America now stands only days away from swearing in Donald J. Trump as the 45th President of the United States.
And, once again, Howard Baker’s slightly altered question resonates with force: “What did the American people know, and when did they know it?”
And the subject of that question is not Richard Nixon but President-elect Donald Trump.
Since January 10, Americans have been obsessed with the unproven allegation that, during a visit to Russia several years ago, Trump paid prostitutes to urinate on a bed once slept in by the Obamas at the Moscow Ritz-Carlton.
The charge was published by Buzzfeed, and given weight by reports that both Trump and President Barack Obama had been briefed by Intelligence officials about the alleged incident.
Perhaps even worse for Trump, it’s made him the butt of countless “golden shower” jokes. Saturday Night Live featured a skit with Vladimir Putin appearing at a press conference to blackmail Trump (Alec Baldwin) with a video tape labeled: “PEE PEE TAPE.”
Trump has denied the charge as “fake news.”
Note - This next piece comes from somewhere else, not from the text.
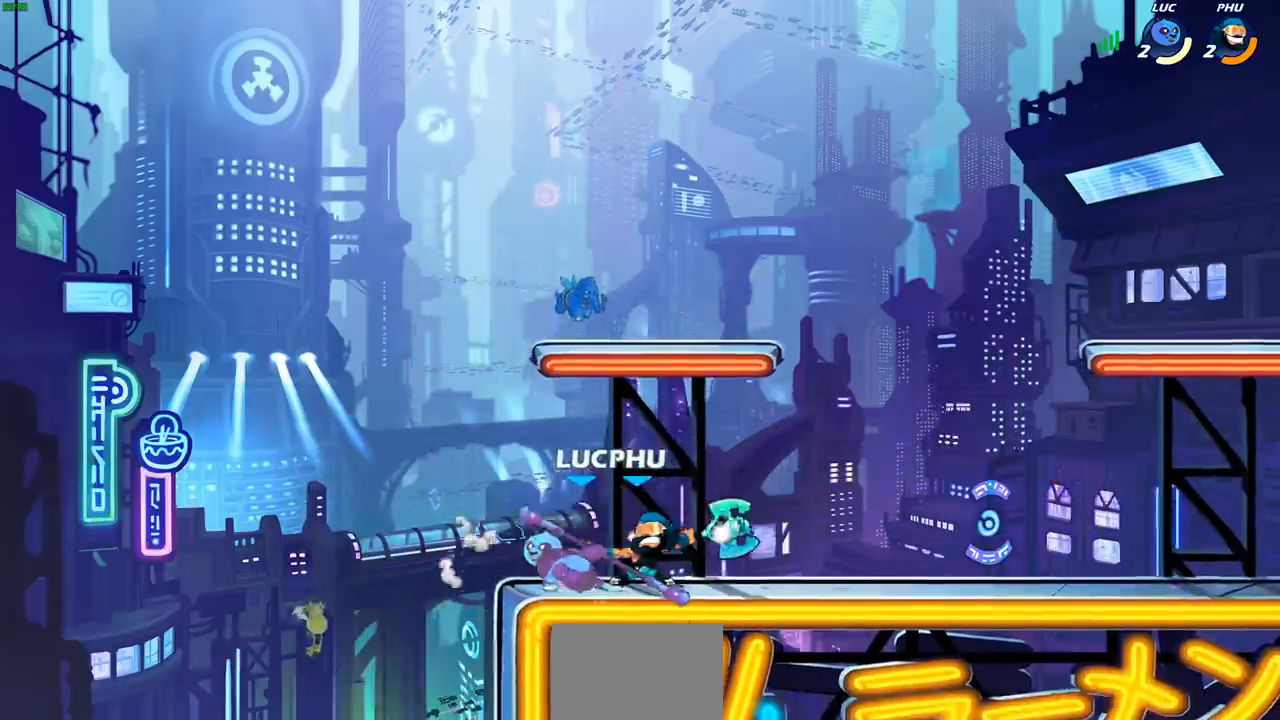
{"buttons": ["SQUARE"], "left_stick": "center", "right_stick": "center", "events": [[167, "SQUARE", "down"], [250, "SQUARE", "up"], [333, "SQUARE", "down"], [417, "SQUARE", "up"], [500, "SQUARE", "down"]]}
But long before this disturbing claim, Americans had more than enough knowledge about Donald Trump to judge him unfit for the Oval Office.
- He unknowingly admitted to being a sexual predator of women: “You know I’m automatically attracted to beautiful–I just start kissing them. It’s like a magnet. Just kiss. I don’t even wait. And when you’re a star they let you do it. You can do anything. Grab them by the pussy. You can do anything.”
- He refused to release his tax returns–unlike every other Presidential candidate since Ronald Reagan in 1980.
- He said he was prepared to withdraw from NATO, the American-European alliance that held the Soviet Union at bay for a half-century.
- He often and publicly praised Russian President Vladimir Putin, the absolute dictator of a foreign power hostile to the United States.
- He publicly invited “Russia”–i.e., Putin–to interfere directly in an American Presidential election: “I will tell you this, Russia: If you’re listening, I hope you’re able to find the 30,000 [Hillary Clinton] emails that are missing. I think you will probably be rewarded mightily by our press.”
- He surrounded himself with men who have close ties to Putin. One of these is Paul Manafort, his former campaign manager. His longstanding ties to pro-Russian politicians in Ukraine lead directly to Putin.
- Another–his pick for Secretary of State, Rex Tillerson–is the CEO of ExxonMobil, which has worked on major oil projects with Russia. In 2013, Putin awarded Tillerson the Order of Friendship, one of the highest honors the nation bestows on foreign citizens.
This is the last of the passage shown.